Dall’immagine del vino nuovo in otri nuovi si può dedurre che l’opera di salvezza del Signore deve agire in due direzioni: egli porta il vino nuovo della sua presenza, della sua parola e del suo sacrificio pasquale e questo peraltro ha in sé la forza di trasformarci e quindi di edificare otri nuovi.
L’ultimo versetto, proprio di Luca, pone il problema della nostra ricezione, di come fare perché questa Parola nuova e trasformante venga accolta. Si può intendere la necessità e l’opportunità che quello che è vecchio finisca. In questo senso anche nel testo delle nozze di Cana la fine del vino, che in sé è un grande guaio, diventa la grande opportunità di potere gustare il “buon vino”.
Quello che non va è pensare di potere accogliere la novità del Signore rimanendo discepoli dei farisei, e pur anche di Giovanni Battista. Tutti devono fare il loro “esodo” da un discepolato vecchio ad uno nuovo, intraprendere il cammino pasquale ieri indicato dal Signore “sono venuto a chiamare peccatori a conversione”.

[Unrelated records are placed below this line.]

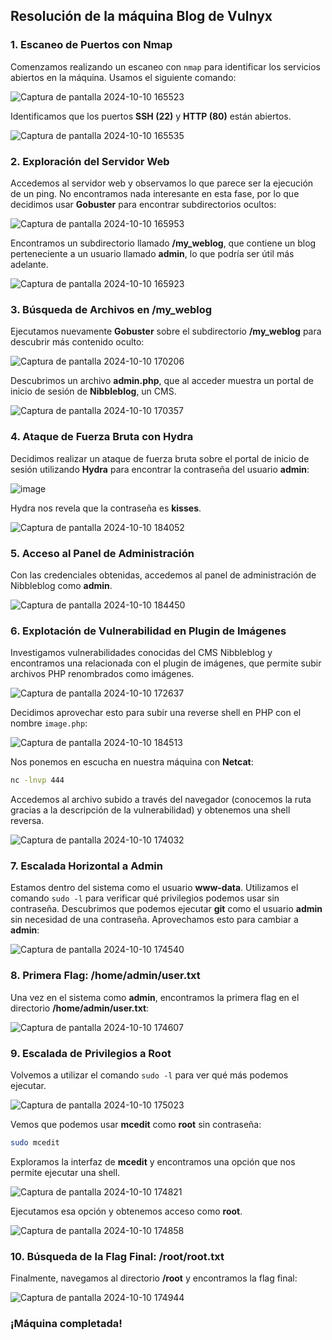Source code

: ## Resolución de la máquina Blog de Vulnyx

### 1. **Escaneo de Puertos con Nmap**
Comenzamos realizando un escaneo con `nmap` para identificar los servicios abiertos en la máquina. Usamos el siguiente comando:

![Captura de pantalla 2024-10-10 165523](https://github.com/user-attachments/assets/5a71977f-a580-43f2-a178-ac50e9831957)

Identificamos que los puertos **SSH (22)** y **HTTP (80)** están abiertos.

![Captura de pantalla 2024-10-10 165535](https://github.com/user-attachments/assets/f8120f18-3867-4582-a248-ee950a5433f5)

### 2. **Exploración del Servidor Web**
Accedemos al servidor web y observamos lo que parece ser la ejecución de un ping. No encontramos nada interesante en esta fase, por lo que decidimos usar **Gobuster** para encontrar subdirectorios ocultos:

![Captura de pantalla 2024-10-10 165953](https://github.com/user-attachments/assets/4f802c82-894e-45c0-bbaa-3fac1949f8db)

Encontramos un subdirectorio llamado **/my_weblog**, que contiene un blog perteneciente a un usuario llamado **admin**, lo que podría ser útil más adelante.

![Captura de pantalla 2024-10-10 165923](https://github.com/user-attachments/assets/b23ba602-29a1-4ba8-b3b6-29dfac5608e3)

### 3. **Búsqueda de Archivos en /my_weblog**
Ejecutamos nuevamente **Gobuster** sobre el subdirectorio **/my_weblog** para descubrir más contenido oculto:

![Captura de pantalla 2024-10-10 170206](https://github.com/user-attachments/assets/30f02502-c666-4504-9ff4-61707858f5bd)

Descubrimos un archivo **admin.php**, que al acceder muestra un portal de inicio de sesión de **Nibbleblog**, un CMS.

![Captura de pantalla 2024-10-10 170357](https://github.com/user-attachments/assets/326900f3-3701-4ff1-8dae-1a94ce8393ea)

### 4. **Ataque de Fuerza Bruta con Hydra**
Decidimos realizar un ataque de fuerza bruta sobre el portal de inicio de sesión utilizando **Hydra** para encontrar la contraseña del usuario **admin**:

![image](https://github.com/user-attachments/assets/7c59b766-0637-4974-8bdf-5025ad7cb032)

Hydra nos revela que la contraseña es **kisses**.

![Captura de pantalla 2024-10-10 184052](https://github.com/user-attachments/assets/1364130a-4a36-4a1e-b230-3d61ea17e842)

### 5. **Acceso al Panel de Administración**
Con las credenciales obtenidas, accedemos al panel de administración de Nibbleblog como **admin**.

![Captura de pantalla 2024-10-10 184450](https://github.com/user-attachments/assets/60401fcd-d076-4d3a-af18-eec87162fd11)

### 6. **Explotación de Vulnerabilidad en Plugin de Imágenes**
Investigamos vulnerabilidades conocidas del CMS Nibbleblog y encontramos una relacionada con el plugin de imágenes, que permite subir archivos PHP renombrados como imágenes. 

![Captura de pantalla 2024-10-10 172637](https://github.com/user-attachments/assets/8968e697-5201-4912-bfea-0399cb741999)

Decidimos aprovechar esto para subir una reverse shell en PHP con el nombre `image.php`:

![Captura de pantalla 2024-10-10 184513](https://github.com/user-attachments/assets/ede5cdcb-4421-463c-a68c-36a174023556)

Nos ponemos en escucha en nuestra máquina con **Netcat**:

```bash
nc -lnvp 444
```

Accedemos al archivo subido a través del navegador (conocemos la ruta gracias a la descripción de la vulnerabilidad) y obtenemos una shell reversa.

![Captura de pantalla 2024-10-10 174032](https://github.com/user-attachments/assets/b5680105-9cf8-4fdb-b3e7-093410ed7bfd)

### 7. **Escalada Horizontal a Admin**
Estamos dentro del sistema como el usuario **www-data**. Utilizamos el comando `sudo -l` para verificar qué privilegios podemos usar sin contraseña.
Descubrimos que podemos ejecutar **git** como el usuario **admin** sin necesidad de una contraseña. Aprovechamos esto para cambiar a **admin**:

![Captura de pantalla 2024-10-10 174540](https://github.com/user-attachments/assets/d31bbd16-04a0-470d-aeb4-cf45e3059d0a)

### 8. **Primera Flag: /home/admin/user.txt**
Una vez en el sistema como **admin**, encontramos la primera flag en el directorio **/home/admin/user.txt**:

![Captura de pantalla 2024-10-10 174607](https://github.com/user-attachments/assets/94c0738f-3898-4b96-9bf7-a10d616ebce2)

### 9. **Escalada de Privilegios a Root**
Volvemos a utilizar el comando `sudo -l` para ver qué más podemos ejecutar. 

![Captura de pantalla 2024-10-10 175023](https://github.com/user-attachments/assets/0c24590f-fe18-4aff-bdf4-e15c9c7a9f2c)

Vemos que podemos usar **mcedit** como **root** sin contraseña:

```bash
sudo mcedit
```

Exploramos la interfaz de **mcedit** y encontramos una opción que nos permite ejecutar una shell. 

![Captura de pantalla 2024-10-10 174821](https://github.com/user-attachments/assets/ec3bddff-f018-4c96-838c-b3ae6548c3fe)

Ejecutamos esa opción y obtenemos acceso como **root**.

![Captura de pantalla 2024-10-10 174858](https://github.com/user-attachments/assets/01426e16-cb15-4515-a34b-2a869db03b06)

### 10. **Búsqueda de la Flag Final: /root/root.txt**
Finalmente, navegamos al directorio **/root** y encontramos la flag final:

![Captura de pantalla 2024-10-10 174944](https://github.com/user-attachments/assets/cfafb784-cd78-4795-9142-e52418945ac4)


### ¡Máquina completada!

Al v 38 il primo termine “nuovo” è legato ad un dato di tempo; indica un vino recente, pronto da poco, “fresco”; il secondo “nuovo”, collegato agli otri, sottolinea di più la qualità; indica una novità in assoluto, un qualcosa che prima non c’era; analogamente al comando nuovo, alla nuova alleanza (ecco io faccio nuove tutte le cose). Importante anche 1 Cor 5,7-8: il lievito vecchio / la pasta nuova…e infatti Cristo nostra Pasqua è stato immolato.

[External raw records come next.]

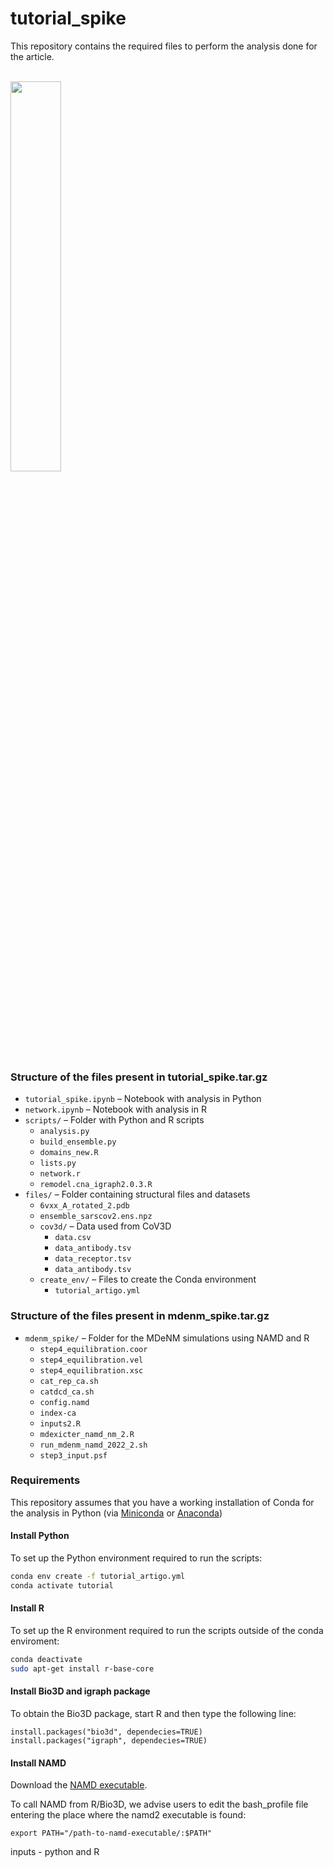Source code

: # tutorial_spike

This repository contains the required files to perform the analysis done for the article. 
<br> <br>

<p align="left">
  <img src="cluster.gif" width="40%">
</p>

### **Structure of the files present in tutorial_spike.tar.gz**

- `tutorial_spike.ipynb` – Notebook with analysis in Python  
- `network.ipynb` – Notebook with analysis in R  
- `scripts/` – Folder with Python and R scripts  
  - `analysis.py`  
  - `build_ensemble.py`  
  - `domains_new.R`  
  - `lists.py`  
  - `network.r`  
  - `remodel.cna_igraph2.0.3.R`  
- `files/` – Folder containing structural files and datasets  
  - `6vxx_A_rotated_2.pdb`  
  - `ensemble_sarscov2.ens.npz`  
  - `cov3d/` – Data used from CoV3D  
    - `data.csv`  
    - `data_antibody.tsv`  
    - `data_receptor.tsv`  
    - `data_antibody.tsv`  
  - `create_env/` – Files to create the Conda environment  
    - `tutorial_artigo.yml`  


### **Structure of the files present in mdenm_spike.tar.gz**
- `mdenm_spike/` – Folder for the MDeNM simulations using NAMD and R  
  - `step4_equilibration.coor`  
  - `step4_equilibration.vel`  
  - `step4_equilibration.xsc`  
  - `cat_rep_ca.sh`  
  - `catdcd_ca.sh`  
  - `config.namd`  
  - `index-ca`  
  - `inputs2.R`  
  - `mdexicter_namd_nm_2.R`  
  - `run_mdenm_namd_2022_2.sh`  
  - `step3_input.psf`  



### **Requirements** 

This repository assumes that you have a working installation of Conda for the analysis in Python (via [Miniconda](https://docs.conda.io/en/latest/miniconda.html) or [Anaconda](https://www.anaconda.com/))


#### **Install Python** 

To set up the Python environment required to run the scripts:

```bash
conda env create -f tutorial_artigo.yml
conda activate tutorial
```

#### **Install R** 

To set up the R environment required to run the scripts outside of the conda enviroment:

```bash
conda deactivate
sudo apt-get install r-base-core
```

#### **Install Bio3D and igraph package**
To obtain the Bio3D package, start R and then type the following line:

```{r, eval = FALSE}
install.packages("bio3d", dependecies=TRUE)
install.packages("igraph", dependecies=TRUE)
```

#### **Install NAMD** 
Download the [NAMD executable](http://www.ks.uiuc.edu/Development/Download/download.cgi?PackageName=NAMD). 

To call NAMD from R/Bio3D, we advise users to edit the bash_profile file entering the place where the namd2 executable is found:

```{r, eval = FALSE}
export PATH="/path-to-namd-executable/:$PATH" 
```


inputs - python and R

Dal banchetto di Levi… al banchetto del Signore Gesù!- Non è tempo di digiuno, è il tempo della festa nuziale. Lo Sposo è presente e noi, come “amici della sala di nozze”, siamo introdotti nell’intimità dello Sposo per “aver parte” con lui. – Nei vv. successivi, ecco l’abito nuovo, confezionato con stoffa nuova (è l’abito nuziale?), e il vino nuovo, segno della comune allegria e del reciproco rallegrarsi degli invitati. Le immagini ci parlano della vita nuova in Cristo, del volto nuovo della nostra esistenza…, mano a mano che ci disancoriamo dalle vecchie radici, dai legami e dalle abitudini rassicuranti del passato.